> _THE DATA_
::::::::::

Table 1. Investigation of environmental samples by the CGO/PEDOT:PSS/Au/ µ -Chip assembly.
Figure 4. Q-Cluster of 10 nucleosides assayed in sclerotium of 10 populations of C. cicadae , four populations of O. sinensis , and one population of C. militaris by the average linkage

::::::::::

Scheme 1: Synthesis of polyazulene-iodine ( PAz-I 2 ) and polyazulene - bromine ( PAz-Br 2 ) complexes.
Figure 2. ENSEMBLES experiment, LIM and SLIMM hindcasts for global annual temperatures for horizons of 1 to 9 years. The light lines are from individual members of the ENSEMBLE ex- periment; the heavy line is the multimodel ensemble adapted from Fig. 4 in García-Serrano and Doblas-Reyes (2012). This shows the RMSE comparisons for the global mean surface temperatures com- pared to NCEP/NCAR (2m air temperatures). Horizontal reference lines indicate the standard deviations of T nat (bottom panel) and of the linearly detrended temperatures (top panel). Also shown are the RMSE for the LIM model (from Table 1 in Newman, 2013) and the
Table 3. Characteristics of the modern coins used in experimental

::::::::::

> _WORK TO BE COMPLETED_
From the records above, give again exactly the lines running from the line with "Table 1. Investigation" to the line with "Figure 4. Q-Cluster", inclusive.

> _WORKED SOLUTION_
Table 1. Investigation of environmental samples by the CGO/PEDOT:PSS/Au/ µ -Chip assembly.
Figure 4. Q-Cluster of 10 nucleosides assayed in sclerotium of 10 populations of C. cicadae , four populations of O. sinensis , and one population of C. militaris by the average linkage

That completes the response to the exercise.